SHORT PROBLEM. Copy the data without changes, beginning at the first line and ending after the line that contains "line at (1385, 1394): solid -> dashed".

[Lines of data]
— BEGIN —

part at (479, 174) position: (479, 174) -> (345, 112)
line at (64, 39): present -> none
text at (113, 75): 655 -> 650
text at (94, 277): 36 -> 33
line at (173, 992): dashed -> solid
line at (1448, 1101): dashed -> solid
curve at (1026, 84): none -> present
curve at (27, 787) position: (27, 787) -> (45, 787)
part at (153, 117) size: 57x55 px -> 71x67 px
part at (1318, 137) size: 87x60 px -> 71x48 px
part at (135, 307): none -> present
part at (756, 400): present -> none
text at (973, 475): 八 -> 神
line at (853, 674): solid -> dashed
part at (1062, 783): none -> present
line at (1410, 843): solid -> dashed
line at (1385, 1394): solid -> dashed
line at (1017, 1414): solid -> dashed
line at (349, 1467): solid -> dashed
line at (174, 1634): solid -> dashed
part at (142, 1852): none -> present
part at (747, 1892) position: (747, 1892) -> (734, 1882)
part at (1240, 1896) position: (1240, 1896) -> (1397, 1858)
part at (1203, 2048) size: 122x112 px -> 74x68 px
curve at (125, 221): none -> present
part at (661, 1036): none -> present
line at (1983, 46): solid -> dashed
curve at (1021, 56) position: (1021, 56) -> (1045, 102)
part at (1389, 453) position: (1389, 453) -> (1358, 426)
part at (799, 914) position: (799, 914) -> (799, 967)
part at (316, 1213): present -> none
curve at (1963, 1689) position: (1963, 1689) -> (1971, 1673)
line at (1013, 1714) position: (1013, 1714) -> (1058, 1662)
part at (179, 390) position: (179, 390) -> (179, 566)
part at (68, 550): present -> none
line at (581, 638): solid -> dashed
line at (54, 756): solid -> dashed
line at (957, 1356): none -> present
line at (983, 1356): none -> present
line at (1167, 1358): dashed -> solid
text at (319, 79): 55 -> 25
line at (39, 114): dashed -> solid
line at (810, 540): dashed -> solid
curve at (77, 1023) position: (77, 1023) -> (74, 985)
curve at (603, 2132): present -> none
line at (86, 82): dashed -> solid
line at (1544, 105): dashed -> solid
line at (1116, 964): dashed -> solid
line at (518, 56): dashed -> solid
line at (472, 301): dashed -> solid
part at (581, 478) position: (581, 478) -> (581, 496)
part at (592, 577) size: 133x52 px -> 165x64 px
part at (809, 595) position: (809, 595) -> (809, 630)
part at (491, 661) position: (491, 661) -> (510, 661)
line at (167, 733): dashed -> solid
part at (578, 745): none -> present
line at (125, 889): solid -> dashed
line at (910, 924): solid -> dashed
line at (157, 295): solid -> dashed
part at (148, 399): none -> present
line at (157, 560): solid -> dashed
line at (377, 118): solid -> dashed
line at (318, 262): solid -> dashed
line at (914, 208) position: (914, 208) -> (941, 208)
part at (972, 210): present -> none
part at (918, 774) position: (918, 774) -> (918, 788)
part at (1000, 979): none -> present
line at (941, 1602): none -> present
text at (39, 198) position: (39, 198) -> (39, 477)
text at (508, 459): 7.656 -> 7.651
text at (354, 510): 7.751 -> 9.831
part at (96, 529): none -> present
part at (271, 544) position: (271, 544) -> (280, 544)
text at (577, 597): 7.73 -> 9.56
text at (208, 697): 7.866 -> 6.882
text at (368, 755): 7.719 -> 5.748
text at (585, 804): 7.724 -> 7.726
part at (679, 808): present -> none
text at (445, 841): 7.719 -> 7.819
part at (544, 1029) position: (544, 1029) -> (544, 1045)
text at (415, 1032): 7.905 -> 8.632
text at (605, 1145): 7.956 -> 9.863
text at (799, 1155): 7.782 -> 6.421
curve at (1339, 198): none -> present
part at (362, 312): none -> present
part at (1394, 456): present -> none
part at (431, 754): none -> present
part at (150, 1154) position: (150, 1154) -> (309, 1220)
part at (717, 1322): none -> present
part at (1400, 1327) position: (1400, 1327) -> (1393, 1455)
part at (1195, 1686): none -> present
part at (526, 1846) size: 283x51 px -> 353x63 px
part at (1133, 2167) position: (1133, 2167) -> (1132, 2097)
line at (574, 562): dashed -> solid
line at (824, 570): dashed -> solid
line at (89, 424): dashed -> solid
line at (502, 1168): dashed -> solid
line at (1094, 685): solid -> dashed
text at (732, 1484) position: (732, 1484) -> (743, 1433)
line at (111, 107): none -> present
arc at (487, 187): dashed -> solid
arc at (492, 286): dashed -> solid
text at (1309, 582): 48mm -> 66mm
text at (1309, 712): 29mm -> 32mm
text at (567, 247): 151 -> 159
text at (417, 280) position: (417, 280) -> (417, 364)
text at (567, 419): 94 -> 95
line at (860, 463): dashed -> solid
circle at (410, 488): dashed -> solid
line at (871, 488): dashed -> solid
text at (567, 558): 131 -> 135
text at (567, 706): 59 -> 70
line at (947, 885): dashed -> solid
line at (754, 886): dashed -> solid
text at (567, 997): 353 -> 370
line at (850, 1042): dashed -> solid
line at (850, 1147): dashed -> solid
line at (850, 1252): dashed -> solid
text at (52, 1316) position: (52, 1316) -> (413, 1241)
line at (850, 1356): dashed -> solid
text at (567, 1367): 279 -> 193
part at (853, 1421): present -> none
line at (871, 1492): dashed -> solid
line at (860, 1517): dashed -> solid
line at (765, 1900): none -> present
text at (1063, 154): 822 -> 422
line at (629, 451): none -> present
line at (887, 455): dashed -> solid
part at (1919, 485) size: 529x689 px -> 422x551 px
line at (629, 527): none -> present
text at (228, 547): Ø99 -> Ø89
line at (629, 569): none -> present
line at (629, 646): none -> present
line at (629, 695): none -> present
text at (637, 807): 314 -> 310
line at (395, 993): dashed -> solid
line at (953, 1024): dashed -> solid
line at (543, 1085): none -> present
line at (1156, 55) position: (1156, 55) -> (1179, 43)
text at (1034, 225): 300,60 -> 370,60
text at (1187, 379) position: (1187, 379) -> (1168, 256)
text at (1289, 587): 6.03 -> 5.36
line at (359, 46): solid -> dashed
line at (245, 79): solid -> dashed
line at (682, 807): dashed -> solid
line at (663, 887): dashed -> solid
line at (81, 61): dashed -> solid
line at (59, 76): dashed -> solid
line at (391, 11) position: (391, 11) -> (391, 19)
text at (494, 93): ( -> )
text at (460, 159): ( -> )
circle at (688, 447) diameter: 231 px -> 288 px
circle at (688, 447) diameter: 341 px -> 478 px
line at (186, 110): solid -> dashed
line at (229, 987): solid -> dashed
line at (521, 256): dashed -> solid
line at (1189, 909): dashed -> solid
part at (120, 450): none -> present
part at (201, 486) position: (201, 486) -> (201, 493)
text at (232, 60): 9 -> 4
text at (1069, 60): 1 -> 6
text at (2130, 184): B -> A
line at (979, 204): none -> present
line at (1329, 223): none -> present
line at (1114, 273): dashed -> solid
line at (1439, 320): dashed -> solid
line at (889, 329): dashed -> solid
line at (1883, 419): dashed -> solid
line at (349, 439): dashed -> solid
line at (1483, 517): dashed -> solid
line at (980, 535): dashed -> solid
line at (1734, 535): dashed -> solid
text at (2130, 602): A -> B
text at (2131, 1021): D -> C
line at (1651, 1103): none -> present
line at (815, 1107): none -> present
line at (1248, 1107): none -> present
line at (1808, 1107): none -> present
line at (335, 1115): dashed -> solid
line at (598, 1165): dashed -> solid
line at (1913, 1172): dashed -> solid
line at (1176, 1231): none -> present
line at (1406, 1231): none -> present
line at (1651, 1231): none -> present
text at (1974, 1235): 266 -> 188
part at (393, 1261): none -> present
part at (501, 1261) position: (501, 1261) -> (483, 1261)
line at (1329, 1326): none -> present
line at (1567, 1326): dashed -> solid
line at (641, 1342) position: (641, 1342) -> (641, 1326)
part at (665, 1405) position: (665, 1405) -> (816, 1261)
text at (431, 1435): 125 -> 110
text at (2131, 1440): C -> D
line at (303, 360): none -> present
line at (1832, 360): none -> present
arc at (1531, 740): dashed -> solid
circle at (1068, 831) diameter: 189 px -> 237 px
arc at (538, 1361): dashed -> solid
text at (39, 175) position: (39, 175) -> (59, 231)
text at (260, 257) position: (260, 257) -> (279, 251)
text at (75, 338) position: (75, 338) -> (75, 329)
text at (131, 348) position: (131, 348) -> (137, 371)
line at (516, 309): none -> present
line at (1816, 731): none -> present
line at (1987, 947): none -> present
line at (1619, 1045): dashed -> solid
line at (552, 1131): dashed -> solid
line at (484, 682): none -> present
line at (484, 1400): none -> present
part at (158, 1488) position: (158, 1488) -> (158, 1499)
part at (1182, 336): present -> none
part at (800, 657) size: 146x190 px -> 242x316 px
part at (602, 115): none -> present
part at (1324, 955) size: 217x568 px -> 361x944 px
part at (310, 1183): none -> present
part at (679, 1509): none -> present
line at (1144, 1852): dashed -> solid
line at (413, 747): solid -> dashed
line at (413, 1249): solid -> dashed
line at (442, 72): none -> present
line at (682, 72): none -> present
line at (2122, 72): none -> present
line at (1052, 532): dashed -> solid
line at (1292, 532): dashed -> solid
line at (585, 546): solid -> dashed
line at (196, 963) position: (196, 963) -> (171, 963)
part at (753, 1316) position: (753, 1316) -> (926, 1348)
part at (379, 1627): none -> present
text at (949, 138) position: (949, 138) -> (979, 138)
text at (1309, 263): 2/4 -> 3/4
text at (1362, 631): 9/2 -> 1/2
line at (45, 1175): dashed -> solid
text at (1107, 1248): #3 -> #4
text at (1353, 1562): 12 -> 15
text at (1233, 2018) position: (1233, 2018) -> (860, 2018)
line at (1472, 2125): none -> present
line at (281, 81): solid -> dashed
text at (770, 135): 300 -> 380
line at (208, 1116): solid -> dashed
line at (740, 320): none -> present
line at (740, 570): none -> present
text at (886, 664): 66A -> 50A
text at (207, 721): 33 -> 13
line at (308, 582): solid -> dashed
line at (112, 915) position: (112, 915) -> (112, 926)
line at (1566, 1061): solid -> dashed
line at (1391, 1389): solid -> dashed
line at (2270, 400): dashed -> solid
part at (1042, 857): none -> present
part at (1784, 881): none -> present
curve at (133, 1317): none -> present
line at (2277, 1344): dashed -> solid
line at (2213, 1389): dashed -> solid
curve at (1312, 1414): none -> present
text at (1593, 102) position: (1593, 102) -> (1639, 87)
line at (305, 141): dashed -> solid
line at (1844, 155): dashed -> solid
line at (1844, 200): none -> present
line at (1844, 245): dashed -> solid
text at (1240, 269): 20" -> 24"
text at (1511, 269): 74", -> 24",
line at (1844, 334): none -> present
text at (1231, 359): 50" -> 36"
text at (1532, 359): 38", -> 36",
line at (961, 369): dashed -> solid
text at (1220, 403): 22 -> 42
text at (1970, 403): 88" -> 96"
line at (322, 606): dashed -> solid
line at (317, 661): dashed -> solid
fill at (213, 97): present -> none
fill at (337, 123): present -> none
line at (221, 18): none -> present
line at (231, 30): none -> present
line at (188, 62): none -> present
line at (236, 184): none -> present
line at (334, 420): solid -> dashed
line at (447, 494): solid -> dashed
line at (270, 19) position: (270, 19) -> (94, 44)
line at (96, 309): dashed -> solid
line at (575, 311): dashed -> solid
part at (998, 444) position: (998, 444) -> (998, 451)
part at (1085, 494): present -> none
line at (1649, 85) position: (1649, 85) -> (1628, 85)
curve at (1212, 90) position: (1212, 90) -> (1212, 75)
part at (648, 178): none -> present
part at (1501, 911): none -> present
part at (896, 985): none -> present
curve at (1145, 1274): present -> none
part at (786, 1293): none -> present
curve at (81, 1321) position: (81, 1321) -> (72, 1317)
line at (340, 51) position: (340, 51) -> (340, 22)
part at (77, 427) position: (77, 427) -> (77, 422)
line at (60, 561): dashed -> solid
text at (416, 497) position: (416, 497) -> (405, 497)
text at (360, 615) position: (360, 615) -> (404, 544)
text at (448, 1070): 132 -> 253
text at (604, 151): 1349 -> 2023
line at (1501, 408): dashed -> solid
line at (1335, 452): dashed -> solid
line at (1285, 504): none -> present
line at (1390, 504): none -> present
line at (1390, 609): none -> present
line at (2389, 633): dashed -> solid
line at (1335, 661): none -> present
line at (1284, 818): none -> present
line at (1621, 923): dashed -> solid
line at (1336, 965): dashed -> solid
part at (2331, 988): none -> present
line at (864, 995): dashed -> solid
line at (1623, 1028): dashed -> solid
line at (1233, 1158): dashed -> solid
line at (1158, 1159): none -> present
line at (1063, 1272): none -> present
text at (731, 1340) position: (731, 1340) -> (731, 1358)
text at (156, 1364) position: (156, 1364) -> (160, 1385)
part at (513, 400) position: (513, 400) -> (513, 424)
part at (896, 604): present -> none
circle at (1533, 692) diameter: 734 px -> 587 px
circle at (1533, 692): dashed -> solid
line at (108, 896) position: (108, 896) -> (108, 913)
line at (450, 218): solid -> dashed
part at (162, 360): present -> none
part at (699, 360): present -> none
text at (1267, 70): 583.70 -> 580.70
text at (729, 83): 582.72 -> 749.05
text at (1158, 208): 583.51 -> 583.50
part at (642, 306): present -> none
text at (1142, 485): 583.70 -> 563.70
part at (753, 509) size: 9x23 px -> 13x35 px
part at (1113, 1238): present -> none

— END —

SOLUTION FOR THIS PROBLEM.
part at (479, 174) position: (479, 174) -> (345, 112)
line at (64, 39): present -> none
text at (113, 75): 655 -> 650
text at (94, 277): 36 -> 33
line at (173, 992): dashed -> solid
line at (1448, 1101): dashed -> solid
curve at (1026, 84): none -> present
curve at (27, 787) position: (27, 787) -> (45, 787)
part at (153, 117) size: 57x55 px -> 71x67 px
part at (1318, 137) size: 87x60 px -> 71x48 px
part at (135, 307): none -> present
part at (756, 400): present -> none
text at (973, 475): 八 -> 神
line at (853, 674): solid -> dashed
part at (1062, 783): none -> present
line at (1410, 843): solid -> dashed
line at (1385, 1394): solid -> dashed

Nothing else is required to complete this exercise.